┌─ Text shown

I have already pointed out that we can only grant within the discretionary reserve. It is quite obvious that some right hon. and hon. Members opposite do not understand what it means. [HON. MEMBERS: "No."] We hold reserves so that we can have something with which to help those on the marginal land, so that we can provide the foodstuffs which they are unable to provide for their animals.

No, I have only a limited time in which to reply to a long Debate. My right hon. Friend has already said that he will meet a deputation from the Small Pigkeepers' Council, if need be, for the purpose of reducing the hardship as much as possible. There are difficulties, but we are trying to face up to them. There are hardships for all of us, and it is the duty of our administration to minimise them if we possibly can.

Now let me turn to one or two of the other points which have been raised, and questions which have been put. This Debate has been like the land from which we get our food. It has varied in its quality, and in what has been offered by those who have spoken. It was suggested that we ought to do something in the way of silage. A prolonged and intensive campaign has been carried on to encourage the ensilage of grass and other crops, and I am sorry to say that it has met with very little success. The smaller farmers were not facing up to the real need at the time. We must still go on encouraging them, and propaganda is still being continued. So far as is known, there is no difficulty, at the moment, about the supply of silage requisites. We are asking the Farmers' Union to do what they can to help us in encouraging grass silage. The Ministry of Agriculture and the Department of Agriculture for Scotland are also affording encouragement and facilities to farmers and others who wish to undertake grass drying. Difficulties have been reported to us about the supply of grass drying machinery, and we are trying to deal with this matter as speedily as possible. Up to the present time, the reasonable fuel requirements for grass drying machines have been met.

└─
┌─ Data excerpt

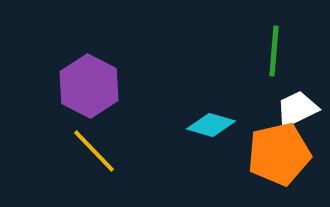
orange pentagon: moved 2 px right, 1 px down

└─

| Set of tasks |
A) Edit the passage of the parliamentary speech starting with "No, I have only" and going on through "we possibly can.", putting "delegation" in place of "deputation".
B) According to the parliamentary speech, why are reserves held? Answer in one to three sentences.
C) Continue the parliamentary speech on farm feed and grass silage from its last sentence.

| Replies |
A)
No, I have only a limited time in which to reply to a long Debate. My right hon. Friend has already said that he will meet a delegation from the Small Pigkeepers' Council, if need be, for the purpose of reducing the hardship as much as possible. There are difficulties, but we are trying to face up to them. There are hardships for all of us, and it is the duty of our administration to minimise them if we possibly can.

B) Reserves are held so that help can be given to those on the marginal land. They allow the provision of foodstuffs that these people are unable to provide for their animals.

C)
The important question of swill for pigs was raised, and we were asked whether we were trying to encourage local authorities to collect waste on the lines on which it was collected during the war [ Laughter. ]. I see no reason to laugh. The questions were not put from this side of the Committee, but from the opposite side, and I am trying to answer them. It is the Government's policy to encourage the organised collecting of unavoidable kitchen waste, as it is their object to secure the maximum use of this substitute for feedingstuffs, which we have lessened because of the greater extraction of flour from wheat. We shall continue the work of collecting that waste.

It is true that does not come immediately under either of our Departments, but there is coordination with the Board of Trade who are responsible for this side of the work, and I can assure the Committee that the Ministry of Agriculture in England and Wales and the Department of Agriculture in Scotland will do what is possible to get the maximum collection of that waste, which will help to take the place of the reduction in animal feedingstuffs that has been caused by the greater extraction of flour from wheat.

I was asked questions about agricultural machinery. It is true that throughout the whole range of industry we are trying to build up an export trade —and in the Debate reference has been made to the export of agricultural machinery—while at the same time meeting our home needs. This is to some extent the case with agricultural machinery, as with other commodities, but it is not the case that exports are being given priority over essential home needs. Arrangements are well in hand for increased programmes of production, for home use and export, of tractors. It will still take a little time before the new tractors come off the line in large numbers. In the meantime, there has been no increase in the proportion of tractors for the export market, because of our need for home production. No more than about 25 per cent. of our output is going abroad. The number of tractors in use in this country is some four times as large as the prewar number. I think that the greatest credit is due to the manufacturers in this country. [ Interruption. ] We have neither nationalised nor threatened to nationalise the manufacture of tractors, and I cannot imagine why anyone should complain when I pay a compliment to those who are helping us to overcome our difficulties.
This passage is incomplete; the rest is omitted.